• _THE TASKS_
[A] Transcribe the passage on rice husker vibration monitoring from "Based on the" up to and including "the longest case.".
[B] According to the passage on rice husker vibration monitoring, what husking ratio was recorded when one hour had elapsed since the start of the operation?
[C] Take the passage on rice husker vibration monitoring further, beginning after its final sentence.

• _TEXT BLOCK_

The above-described vibration sensors 62 and 63 are connected to abnormality determination means 64 via signal processing means (not shown) (see FIG. 7). The above-described abnormality determination means 64 carries out abnormality determination on the basis of the vibration data of the vibration speed and displacement detected by the above-described vibration sensors 62 and 63 (see FIG. 8). In addition, the above-described abnormality determination means 65 is connected to alarm means 65, and the alarm means 65 is in turn connected to forced stoppage means, where the alarm means 65 is configured to issue notification about occurrence of an abnormality by a lamp, speaker, and the like when it has been determined by the above-described abnormality determination means 65 that the abnormality exists, and the forced stoppage means is configured to drive the roll open/close cylinder 31 to move the movable bearing 22 so as to move the movable-side husking roll 4 away from the fixed-side husking roll 5 and thereby forcibly terminate the husking work when the above-described abnormality notification state continues for a predetermined period of time.

It should be noted that the above-described forced stoppage means may be configured to cause emergency stoppage of the drive motor 52 that rotates the husking rolls 4 and 5 and drive the air cylinder 11 to close the shutter 10.

Here, the vibration speed which occurs during the husking work by the husking rolls in a normal state where the rubber surfaces of the husking rolls have no irregularities is equal to or less than 15 mm/s (displacement of 0.3 mm), which has been confirmed by experimentation.

Meanwhile, in a ten-inch rice husker to which recycled rolls are mounted, in a case where the fixed-side bearing shaft 37 is rotated by 1,200 revolutions per minute and the movable-side bearing shaft 32 is rotated by 900 revolutions per minute and the unprocessed rice grains with husks (long-grain type) are supplied at a flow rate of five tons per hour and the husking operation of the rice husker 1 is started, as illustrated in FIG. 6, the vibration speed (intensity of vibration) immediately after the start of the operation is 26 mm/s and the husking ratio at this point was 83.2% and the broken rice ratio was 16.4%. In addition, when one hour elapsed since the start of the operation, the vibration speed decreased to 11.8 mm/s and the husking ratio at this point was 90.9% and the broken rice ratio was 16.0%, and, further, when two hours and 30 minutes elapsed since the start of the operation, the vibration speed decreased to 10.5 mm/s, the husking ratio at this point was 92.1% and the broken rice ratio was 15.6%, and the vibration speed after three hours since the start of the operation was 10.7 mm/s.

In view of this, it will be appreciated that even in the case of the so-called recycled rolls, the vibration gradually decreases after a lapse of one hour since the roll replacement and the start of the husking operation with some of the rolls, and the husking action will become stable.

Based on the above-described knowledge, in the above-described abnormality determination means 64, settings are made such that the vibration speed 15 mm/s is regarded as the upper threshold T, the threshold T is compared with the vibration detection values of the vibrations detected by the above-described vibration sensors 62 and 63, and it is determined that an abnormality exists if the above-described vibration speed is continuously equal to or larger than 15 mm/s for one hour in the shortest case and for three hours in the longest case.

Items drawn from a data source

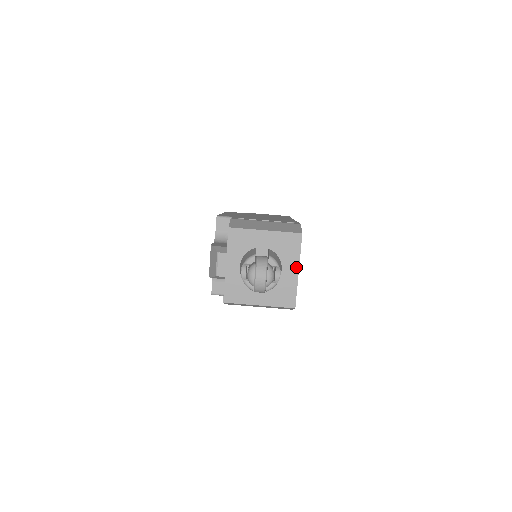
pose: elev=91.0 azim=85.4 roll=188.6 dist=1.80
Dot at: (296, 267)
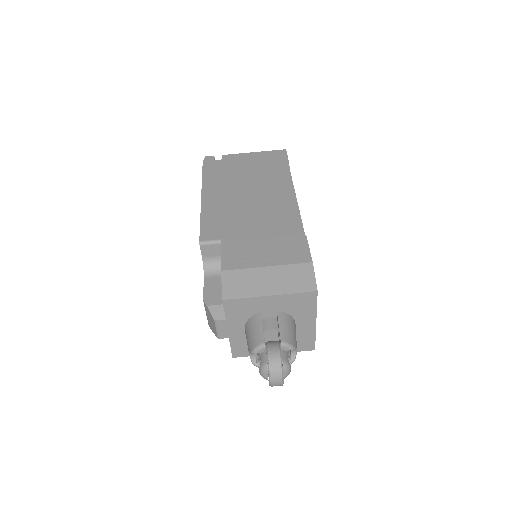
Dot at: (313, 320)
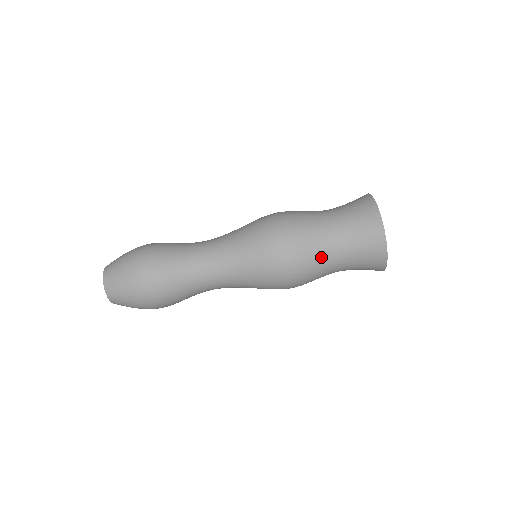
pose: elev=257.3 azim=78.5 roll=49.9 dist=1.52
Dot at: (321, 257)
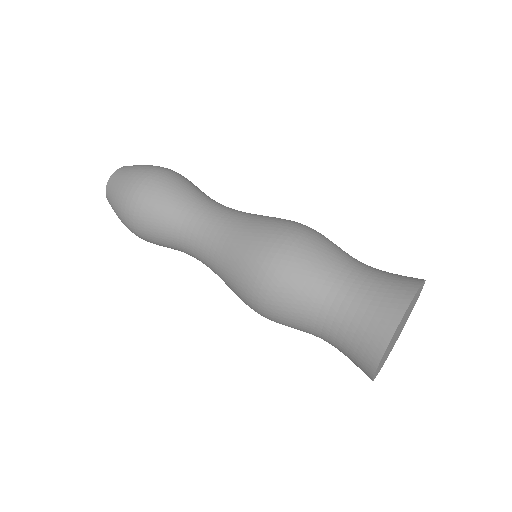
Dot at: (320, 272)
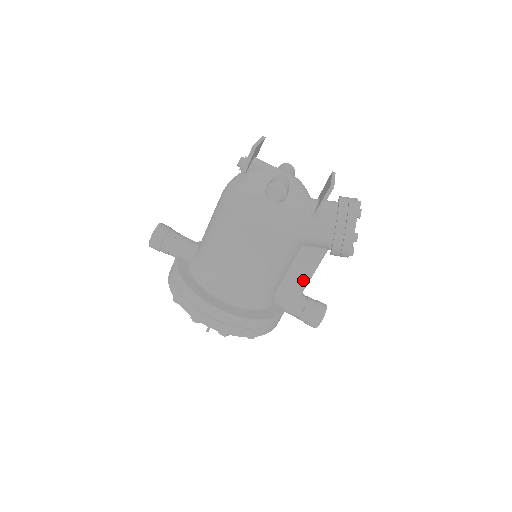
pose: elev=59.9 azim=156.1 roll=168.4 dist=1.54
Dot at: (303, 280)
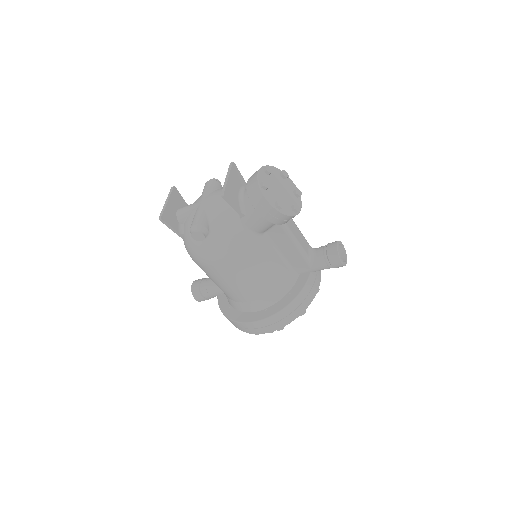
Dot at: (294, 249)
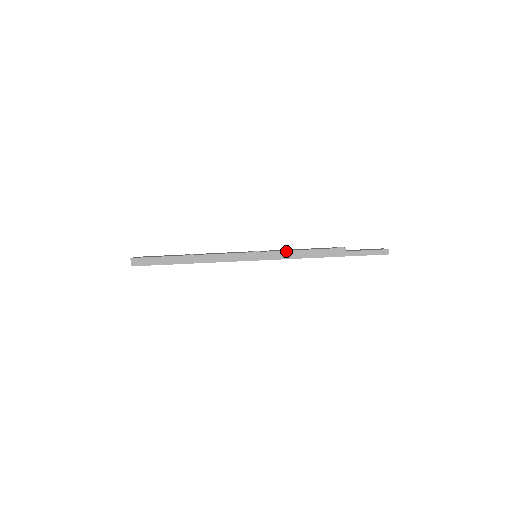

• _ANSWERS FOR THE EXERCISE_
[A]
Based on the above-described knowledge, in the above-described abnormality determination means 64, settings are made such that the vibration speed 15 mm/s is regarded as the upper threshold T, the threshold T is compared with the vibration detection values of the vibrations detected by the above-described vibration sensors 62 and 63, and it is determined that an abnormality exists if the above-described vibration speed is continuously equal to or larger than 15 mm/s for one hour in the shortest case and for three hours in the longest case.

[B] 90.9%

[C]
It should be noted that settings may also be made such that it is determined that an abnormality exists if displacement in place of the above-described vibration speed is equal to or larger than 0.3 mm.

INDUSTRIAL APPLICABILITY

The present invention is a rice husker that uses rubber roll type husking rolls and in particular is useful, in countries and regions where recycled rolls are usually used, to prevent degradation of the quality of product brown rice grains and damage accidents of the same machine due to long-term use of degraded husking rolls.

REFERENCE SIGNS LIST

• 1 rice husker
• 2 column
• 3 winnowing unit
• 4 husking roll
• 5 husking roll
• 6 husking unit
• 7 raw material supply unit
• 8 aspirator
• 9 raw material storage unit
• 10 shutter
• 11 air cylinder
• 12 flow rate adjustment valve
• 13 adjustment knob
• 14 feeding roll
• 15 shelf
• 16 supply gutter
• 17 guide chute
• 18 chute frame
• 19 support shaft
• 20 adjustment rod
• 21 handle
• 22 movable bearing
• 23 fixed bearing
• 25 seat unit
• 26 roll open/close link
• 27 support shaft
• 28 bearing unit
• 29 roll open/close mechanism
• 30 roll open/close support shaft
• 31 roll open/close cylinder
• 32 husking roll bearing shaft
• 34 large diameter pulley
• 35 seat unit
• 36 bearing unit
• 37 husking roll bearing shaft
• 39 small diameter pulley
• 40 grain collection gutter
• 41 grain collection gutter
• 42 buffer plate
• 43 suction port
• 44 suction pipe
• 45 flow-down passage
• 46 winnowing passage
• 47 equal divider
• 48 a rectification plate
• 48 b rectification plate
• 49 milled item discharge passage
• 50 rice husk discharge passage
• 51 suction air passage
• 52 drive motor
• 53 motor pulley
• 54 relay pulley
• 55 V-belt
• 56 V-belt
• 57 relay pulley
• 58 feeding roll pulley
• 59 V-belt
• 60 tension pulley
• 61 air cylinder
• 62 vibration sensor
• 63 vibration sensor
• 64 abnormality determination means
• 65 alarm means
• 66 stoppage means

Claims

1. A husking roll abnormality determination device of a rice husker, the rice husker including a pair of husking rolls, wherein one of the pair of husking rolls is attached to a main shaft and the other of the pair of husking rolls is attached to an auxiliary shaft movable to be close to and away from the main shaft, the rice husker comprising an abnormality determination means that determines that the husking rolls fail to work normally when vibrations having a preset intensity or an intensity larger than the preset intensity are successively detected by a vibration sensor until a certain time elapses, the certain time corresponding to a period of time from the start of a husking action to disappearance of distortion on a surface of the husking rolls, wherein the vibration sensor is provided on at least either of bearing units of the main shaft and the auxiliary shaft, the vibration sensor being configured to detect vibrations occurring due to the husking action by the pair of husking rolls.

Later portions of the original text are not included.